L’Italien Filippo Grandi, qui dirige l’instance des Nations unies pour les réfugiés, dénonce les discours alarmistes tenus en Europe vis-à-vis des arrivées de migrants, et plaide pour une coopération approfondie.
Sauvetages en mer, centres de détention en Libye, externalisation des politiques migratoires… Pour Filippo Grandi, à la tête du Haut Commissariat des Nations unies pour les réfugiés (HCR) depuis 2016, l’Europe dispose de tous les instruments juridiques nécessaires pour trouver des solutions à la « crise » des réfugiés en Méditerranée centrale. (photo DR)

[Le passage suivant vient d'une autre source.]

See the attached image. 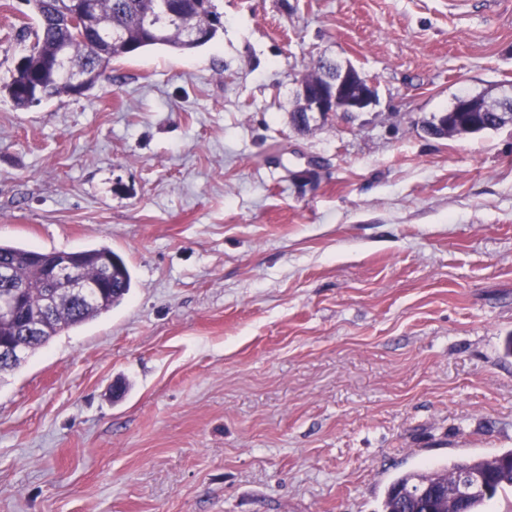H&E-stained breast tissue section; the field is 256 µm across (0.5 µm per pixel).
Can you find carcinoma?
<instances>
[{
	"instance_id": "obj_1",
	"label": "carcinoma",
	"mask_w": 512,
	"mask_h": 512,
	"mask_svg": "<svg viewBox=\"0 0 512 512\" xmlns=\"http://www.w3.org/2000/svg\"><path fill=\"white\" fill-rule=\"evenodd\" d=\"M172 11L187 5L185 0H93L98 24L91 32L75 25L74 6L60 5L58 0H28L38 20L36 43L15 66L8 81L0 84V93H6L15 107L26 109L31 105L62 95H78L65 67L55 66L58 58L80 64L92 79L85 88L91 91L108 78L112 60L138 54L155 46H166L177 51H190L205 45L191 42L179 33L177 17L166 13L163 2ZM203 10L214 39L224 27L222 15L214 0H207ZM471 126H461L459 115H448V135L477 134L498 130L501 125L491 120V114H466ZM62 253L40 252L24 247L0 243V268L12 271V281L22 285V307L28 313L42 311L50 275ZM86 273L100 277L106 273L103 259H108L113 274L107 277L102 297L90 307L61 306L48 323V331L40 336H24L18 323L0 319V339L20 342L30 355L65 330L82 325L119 305L132 288V276L122 255L101 246L81 251ZM485 477L489 494L476 495L468 503V512H485L484 506L496 493L512 486V450L490 460L469 458L454 461L444 467L426 472H406L391 481L387 487L382 512H448L449 500L436 504L424 494L426 485H453L461 475Z\"/></svg>"
}]
</instances>
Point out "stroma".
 Masks as SVG:
<instances>
[{
    "label": "stroma",
    "mask_w": 512,
    "mask_h": 512,
    "mask_svg": "<svg viewBox=\"0 0 512 512\" xmlns=\"http://www.w3.org/2000/svg\"><path fill=\"white\" fill-rule=\"evenodd\" d=\"M206 46L0 95V242L106 246L118 306L0 375V512H380L512 449V0H215ZM0 0V82L35 42ZM375 87L292 123L319 60ZM448 113V123L446 126L448 127V135H463V134H477L484 131L489 130H498L502 127L500 124H496L494 121L490 119L492 116L491 113H480L484 112L479 110L475 104L469 99L456 100L453 107L446 111ZM441 112V113H446ZM450 112H473L466 114H455L451 115ZM440 113V114H441ZM460 117H468L471 121V126L458 128L461 125Z\"/></svg>",
    "instance_id": "1"
}]
</instances>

On parle de « crise » des réfugiés depuis 2015. Ce terme est-il toujours approprié aujourd’hui ?
Il y a actuellement 70 millions de personnes qui sont réfugiées ou déplacées dans le monde, et ce nombre n’a fait qu’augmenter ces dernières années. Donc oui, on peut dire que c’est une crise, mais elle ne touche pas tous les pays de la même manière. Elle affecte davantage les pays pauvres et voisins des lieux d’origine des réfugiés, comme le Liban (où une personne sur quatre est réfugiée), l’Ouganda, le Bangladesh, ou encore le Venezuela, où 5 millions d’individus pourraient avoir quitté le pays d’ici la fin de l’année. L’Europe a pour sa part connu une crise en 2015, mais ce n’est plus le cas maintenant. Ce qui ne veut pas dire qu’elle ne doit plus se sentir concernée. La crise doit être gérée globalement par des pays qui ont davantage de ressources. (...)

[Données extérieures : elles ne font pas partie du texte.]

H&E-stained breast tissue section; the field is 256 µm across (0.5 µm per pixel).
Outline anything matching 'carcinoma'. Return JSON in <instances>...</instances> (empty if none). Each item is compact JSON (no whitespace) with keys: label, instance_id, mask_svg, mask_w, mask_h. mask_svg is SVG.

On ne parle que de 78 000 personnes qui ont traversé la Méditerranée depuis le début de l’année pour rejoindre un continent qui compte 500 millions d’habitants. La rhétorique de certains politiciens européens selon laquelle ces flux ne sont pas gérables engendre une impression d’invasion qui est totalement fausse. La question est devenue hyperpolitisée. Trouver une solution enlèverait beaucoup de force à ces arguments, que je conteste radicalement. (...)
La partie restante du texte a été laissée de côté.